▶ [Problem to solve] Give the number of lines below that contain the word "into", and nothing else.

(Page-level text extractions)
----

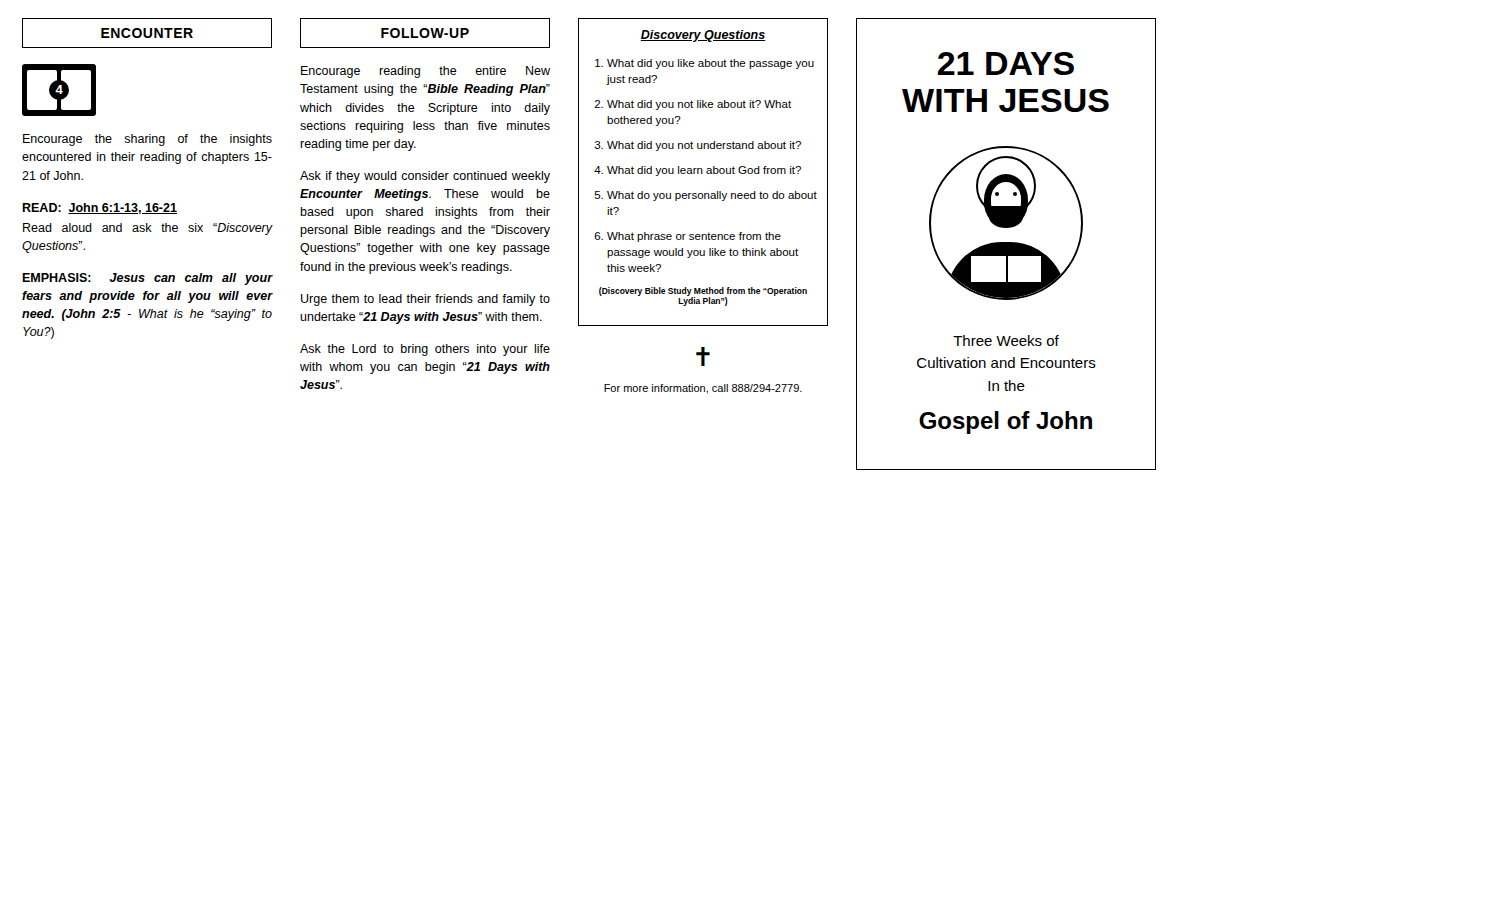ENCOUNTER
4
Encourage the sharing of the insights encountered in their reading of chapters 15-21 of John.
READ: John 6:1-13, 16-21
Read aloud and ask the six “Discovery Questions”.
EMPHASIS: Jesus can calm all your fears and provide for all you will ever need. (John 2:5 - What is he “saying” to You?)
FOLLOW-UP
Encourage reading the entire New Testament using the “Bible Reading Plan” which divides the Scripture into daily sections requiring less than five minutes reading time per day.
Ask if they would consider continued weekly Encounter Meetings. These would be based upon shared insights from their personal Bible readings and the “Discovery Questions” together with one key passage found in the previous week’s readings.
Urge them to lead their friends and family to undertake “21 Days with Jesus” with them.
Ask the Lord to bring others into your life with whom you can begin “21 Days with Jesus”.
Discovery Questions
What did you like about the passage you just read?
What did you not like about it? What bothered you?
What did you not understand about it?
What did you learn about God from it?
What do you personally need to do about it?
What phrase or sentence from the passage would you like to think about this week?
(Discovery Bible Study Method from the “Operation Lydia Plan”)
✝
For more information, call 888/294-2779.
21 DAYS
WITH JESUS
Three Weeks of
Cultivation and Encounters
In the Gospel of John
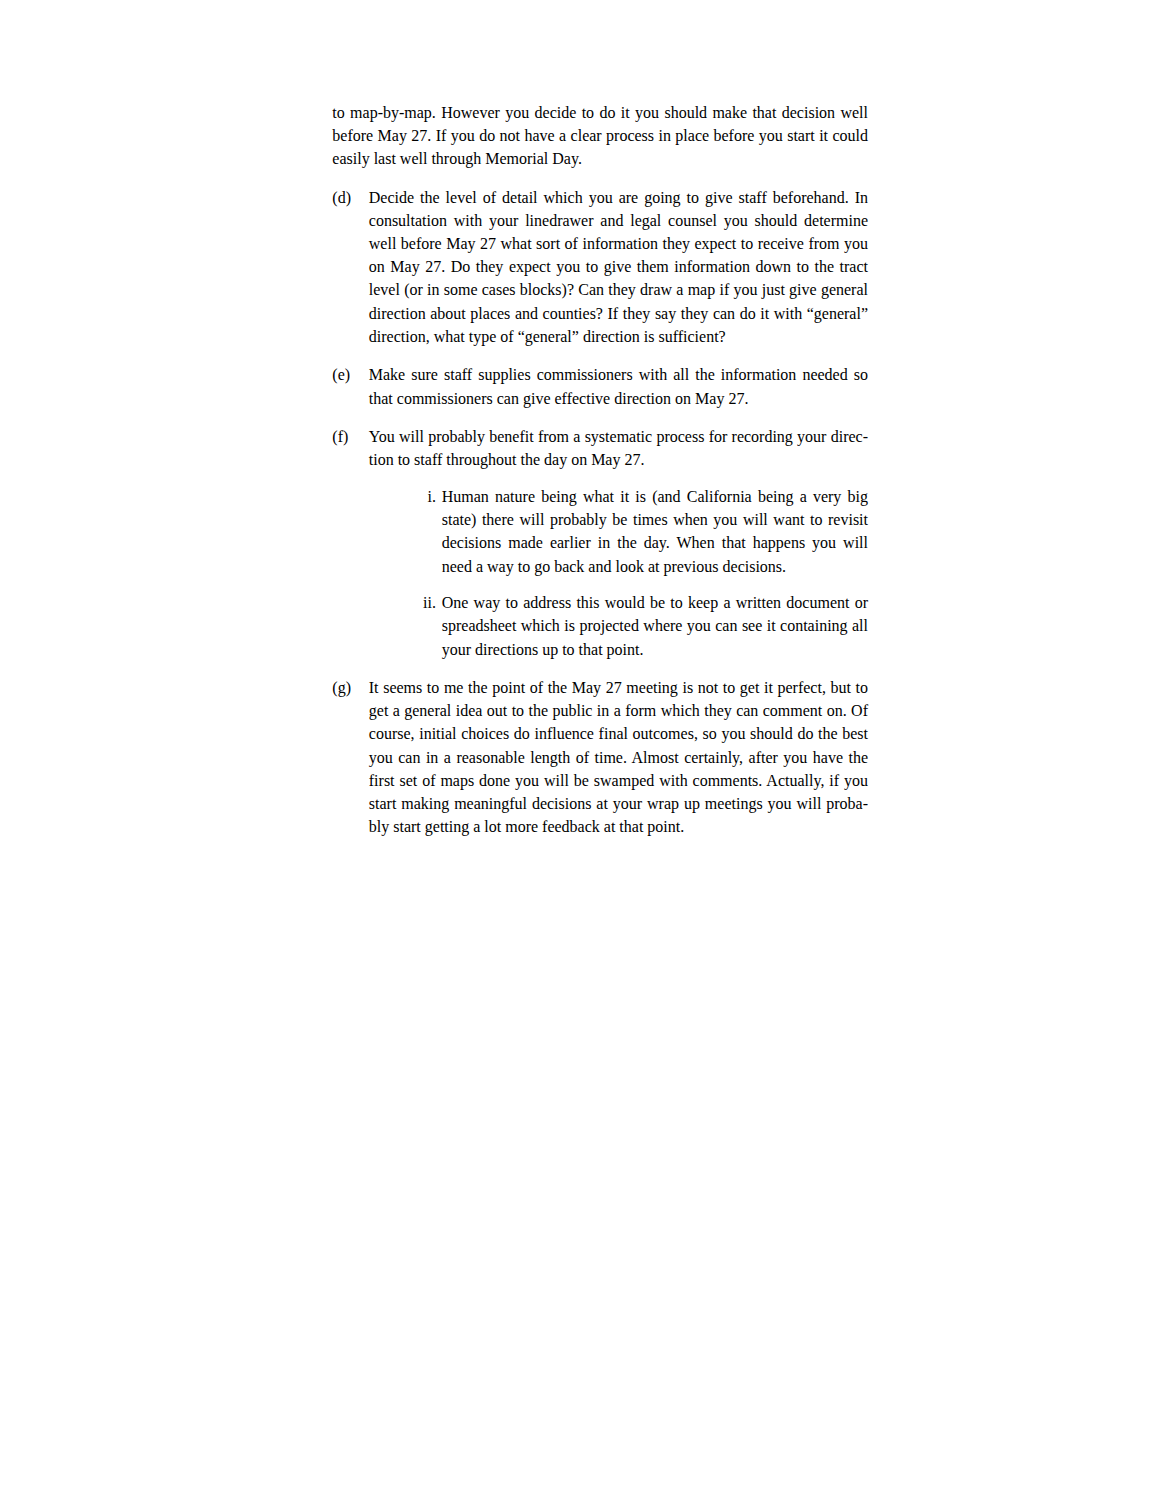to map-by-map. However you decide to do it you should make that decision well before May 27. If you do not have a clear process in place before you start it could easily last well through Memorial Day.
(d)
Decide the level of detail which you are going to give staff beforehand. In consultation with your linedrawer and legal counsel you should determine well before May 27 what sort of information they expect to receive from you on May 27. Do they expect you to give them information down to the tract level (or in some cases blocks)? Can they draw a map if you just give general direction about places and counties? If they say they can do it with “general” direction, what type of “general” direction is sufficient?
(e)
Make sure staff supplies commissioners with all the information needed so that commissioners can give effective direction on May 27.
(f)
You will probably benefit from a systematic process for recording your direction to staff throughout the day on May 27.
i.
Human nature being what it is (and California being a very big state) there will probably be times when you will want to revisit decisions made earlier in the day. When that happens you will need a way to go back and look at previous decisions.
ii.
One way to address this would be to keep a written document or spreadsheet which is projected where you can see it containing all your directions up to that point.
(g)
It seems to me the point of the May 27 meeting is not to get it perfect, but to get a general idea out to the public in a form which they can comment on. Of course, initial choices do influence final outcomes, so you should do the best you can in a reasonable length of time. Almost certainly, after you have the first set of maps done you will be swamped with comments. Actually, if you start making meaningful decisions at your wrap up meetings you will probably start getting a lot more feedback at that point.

----

▶ [Answer area] 2